I'm also not going to claim that Buddy Holly would never fade to irrelevance. That happens to every artist over time. However, knowing about his passion for experimentation and self reliance in the studio, it's clear that he would constantly push to reinvent himself and would never be content to just lay back and rest on past achievements. Johnny Cash was another musician who shared that drive, and even though he faded to irrelevance briefly through the 1980's, he pulled himself back up and became more relevant than ever through the late 1990's until his death. I honestly believe that would be the same path down which Holly would have travelled, if he had the chance.

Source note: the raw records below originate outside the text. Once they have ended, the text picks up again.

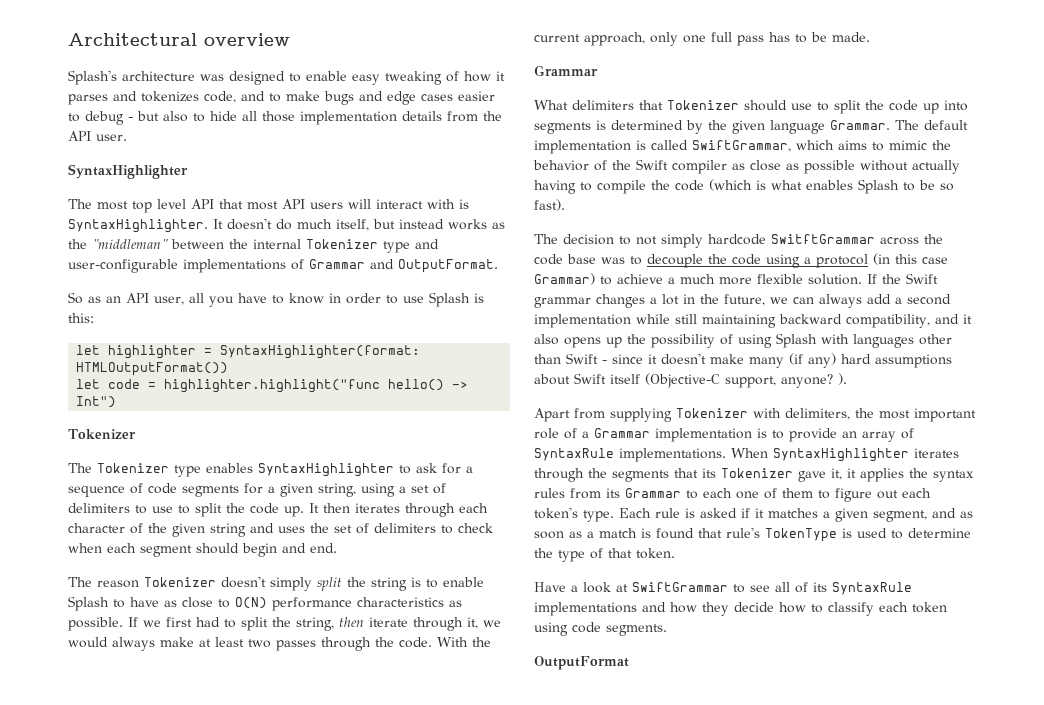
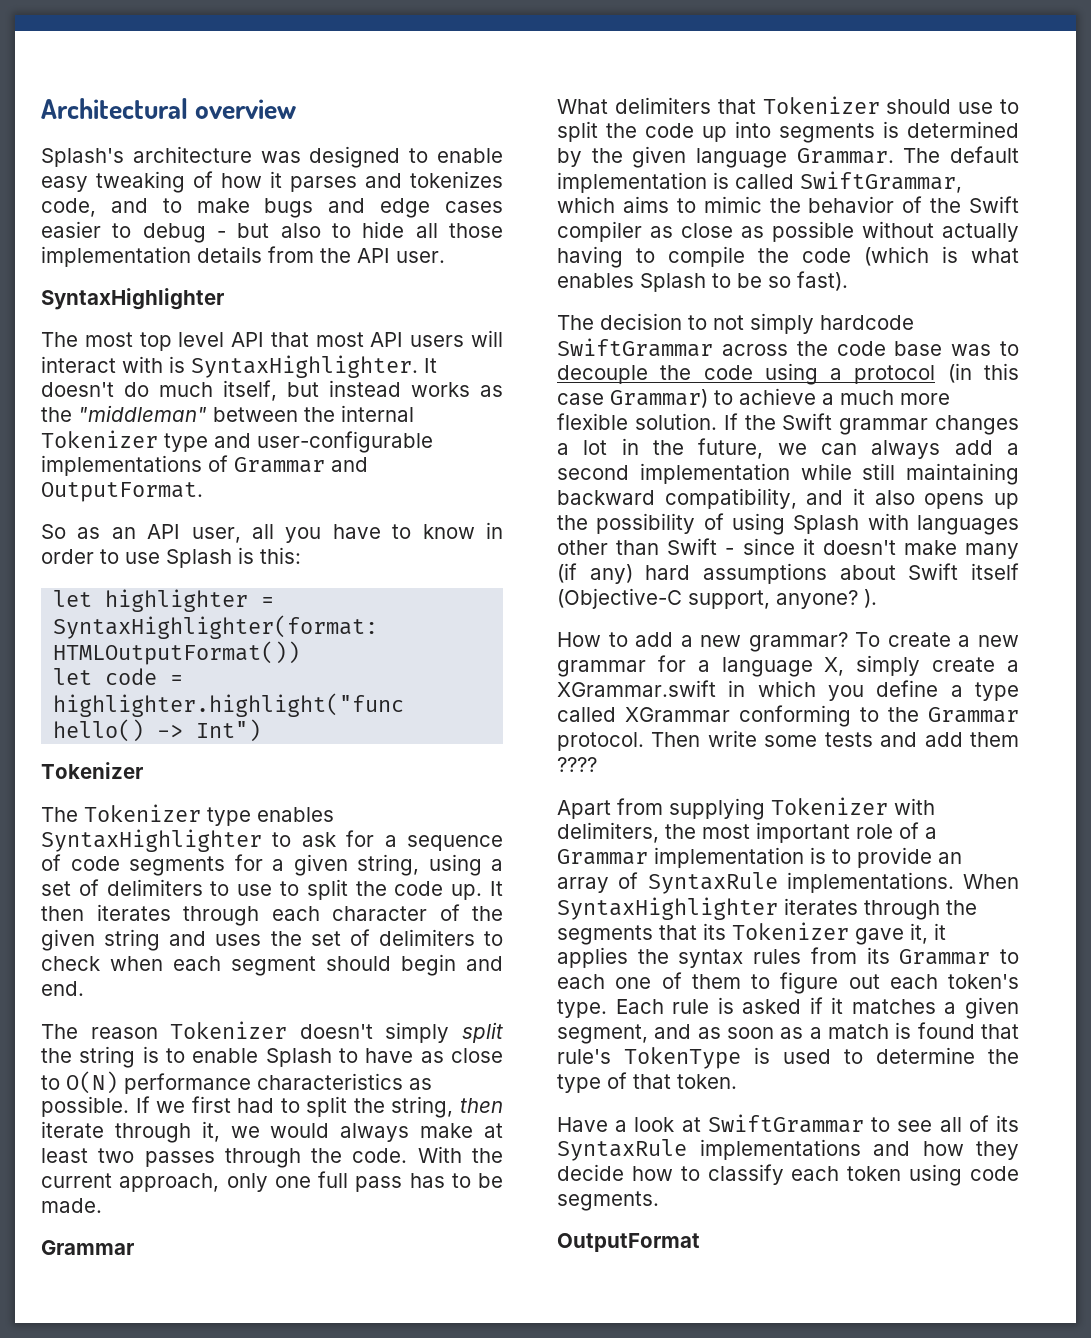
[771,234,875,244] SwitftGrammar -> [557,338,713,357] SwiftGrammar
(847, 379) none -> [557,632,1019,652] [557,655,1019,677] [557,680,1019,701] [557,705,1019,727] [557,730,1019,751] [557,757,597,772] // How to add a new grammar? To create a new grammar for a language X, simply create a XGrammar.swift in which you define a type called XGrammar conforming to the Grammar protocol. Then write some tests and add them ????

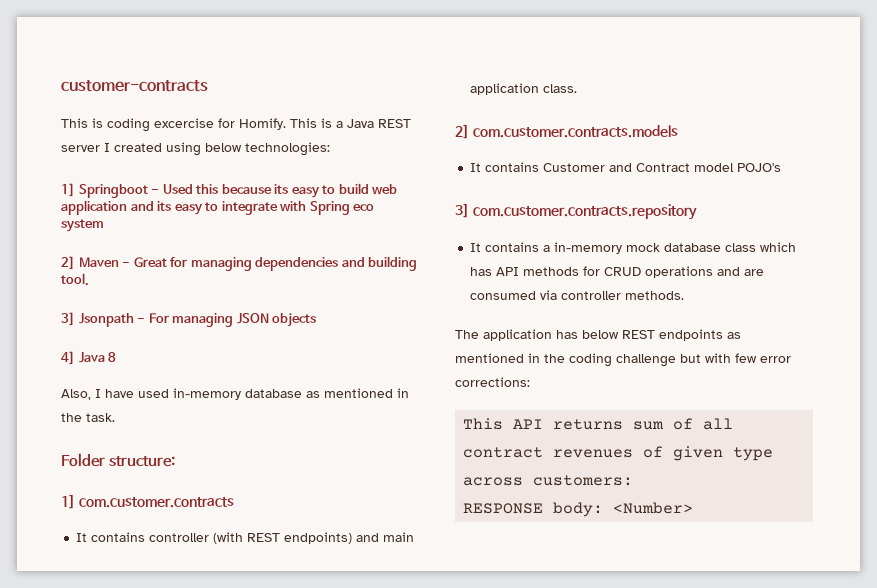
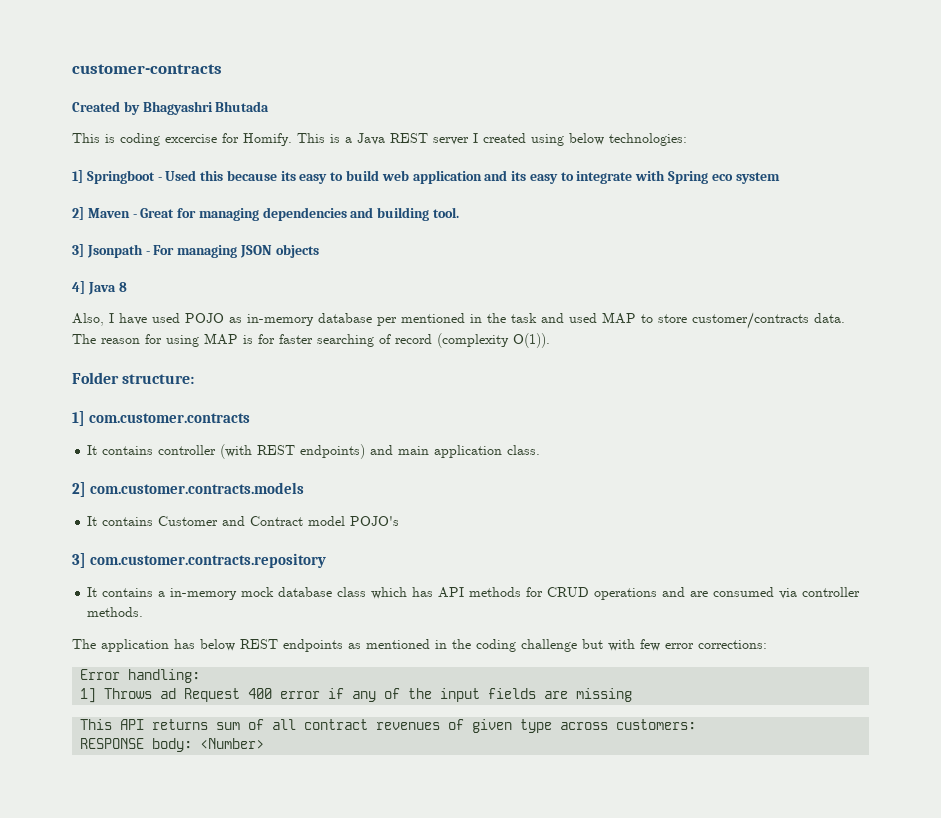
(208, 86) none -> [72,101,270,115] // Created by Bhagyashri Bhutada
(169, 393) none -> [185,313,242,323] POJO as
[306,388,409,398] [61,413,115,422] as mentioned in the task. -> [377,312,845,329] [72,333,550,348] per mentioned in the task and used MAP to store customer/contracts data. The reason for using MAP is for faster searching of record (complexity O(1)).
(530, 382) none -> [80,669,201,683] [80,688,633,703] // Error handling: // 1] Throws ad Request 400 error if any of the input fields are missing

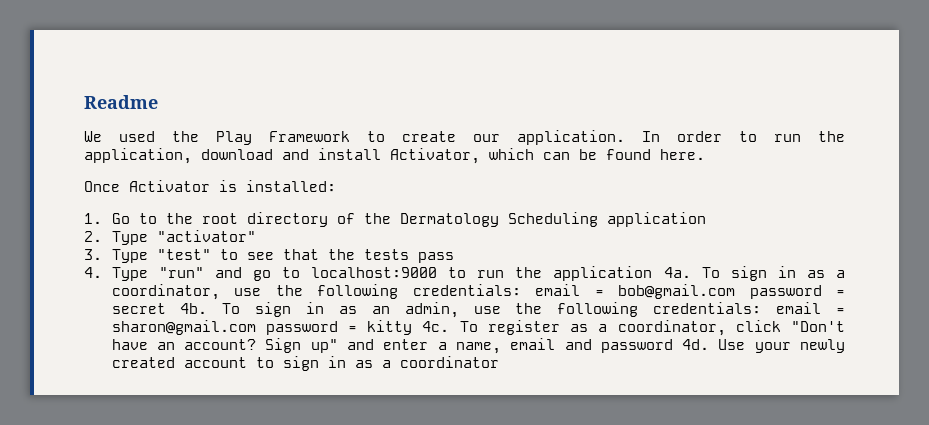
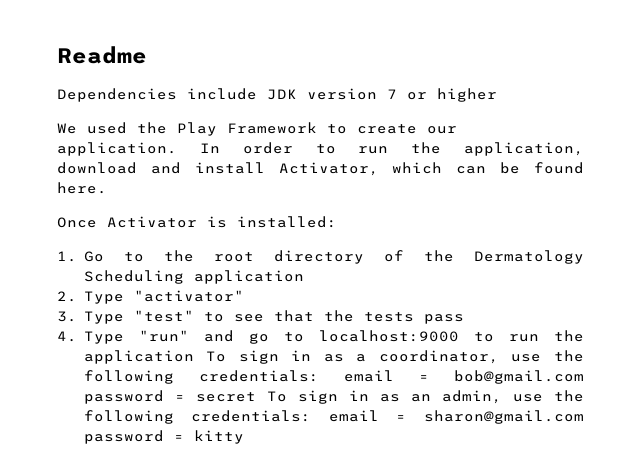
(158, 102) none -> [57,88,497,102] // Dependencies include JDK version 7 or higher
[663,267,691,278] 4a. -> (194, 357) none
[180,303,208,314] 4b. -> (256, 397) none
[422,320,845,336] [111,338,845,354] [111,356,499,371] 4c. To register as a coordinator, click "Don't have an account? Sign up" and enter a name, email and password 4d. Use your newly created account to sign in as a coordinator -> (244, 437) none

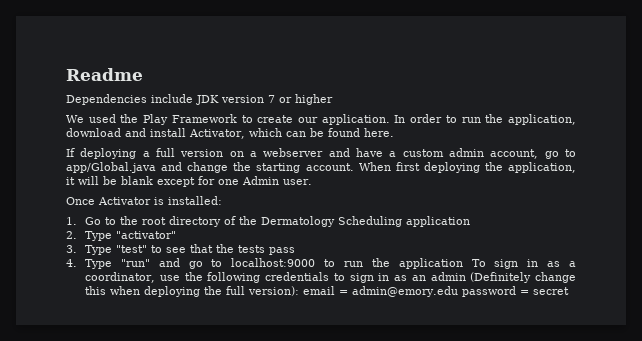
(107, 188) none -> [66,148,576,159] [66,162,577,173] [66,176,312,187] // If deploying a full version on a webserver and have a custom admin account, go to app/Global.java and change the starting account. When first deploying the application, it will be blank except for one Admin user.
[198,370,584,384] [83,390,584,404] [83,410,584,424] [83,430,244,444] credentials: email = bob@gmail.com password = secret To sign in as an admin, use the following credentials: email = sharon@gmail.com password = kitty -> [265,272,576,283] [85,286,570,297] credentials to sign in as an admin (Definitely change this when deploying the full version): email = admin@emory.edu password = secret

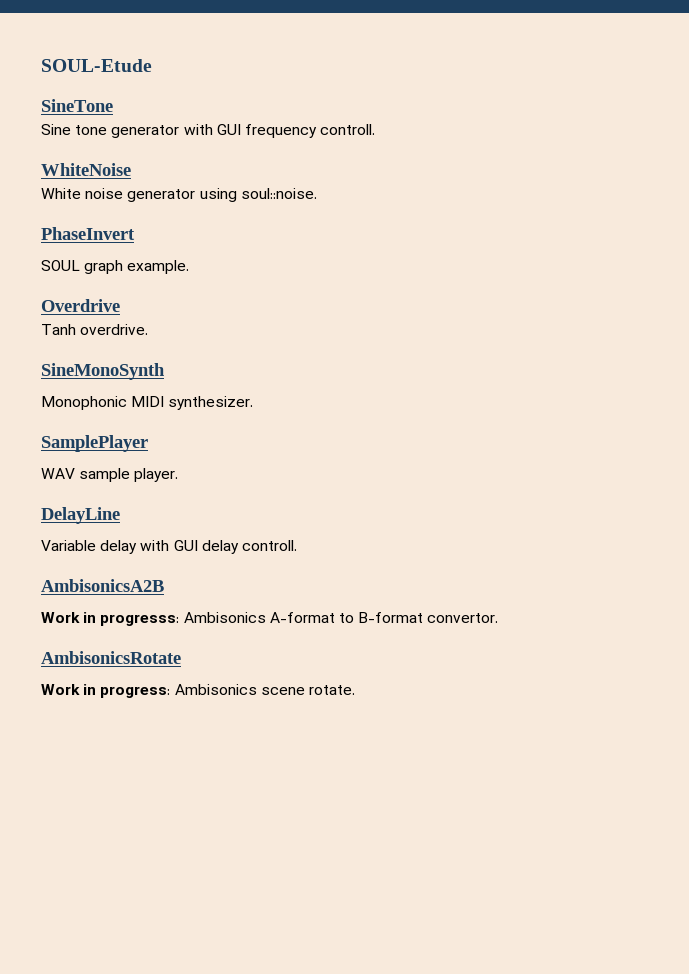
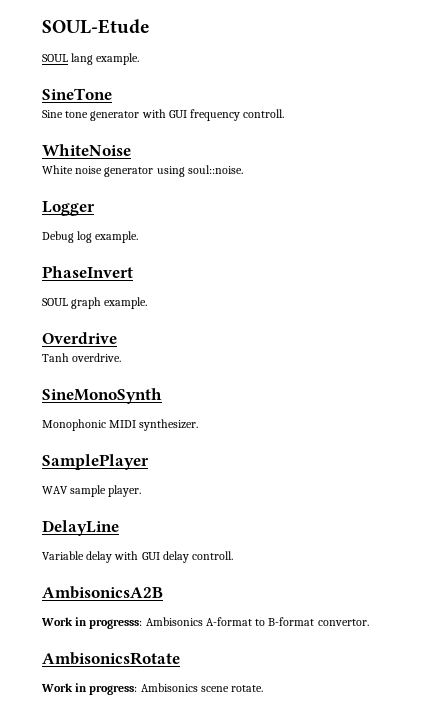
(152, 65) none -> [42,53,140,65] // SOUL lang example.
(317, 193) none -> [42,201,95,216] [42,231,139,243] // Logger // Debug log example.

He was arguably the first self-contained musical artist. One could almost say the same about Chuck Berry, except Berry never took the initiative to produce his own recordings. Plus, at the time of his death, Holly was making the moves to start his own publishing company and record label.

My mind boggles thinking about what else he could have accomplished had he lived past 22.

If I had a time machine, I wouldn't go back in time and beg Holly not to get on the plane, but I would most definitely go to see that final night's concert.

Sorry this post is dis-jointed and rambling. It probably could have used some editing and clean-up. But, it really is just a stream of consciousness rant that I wanted to get it posted today, on the day it matters.

The man named Charles Hardin Holley might have died on February 3, 1959, but Buddy Holly lives forever in the souls of the lives his music touched.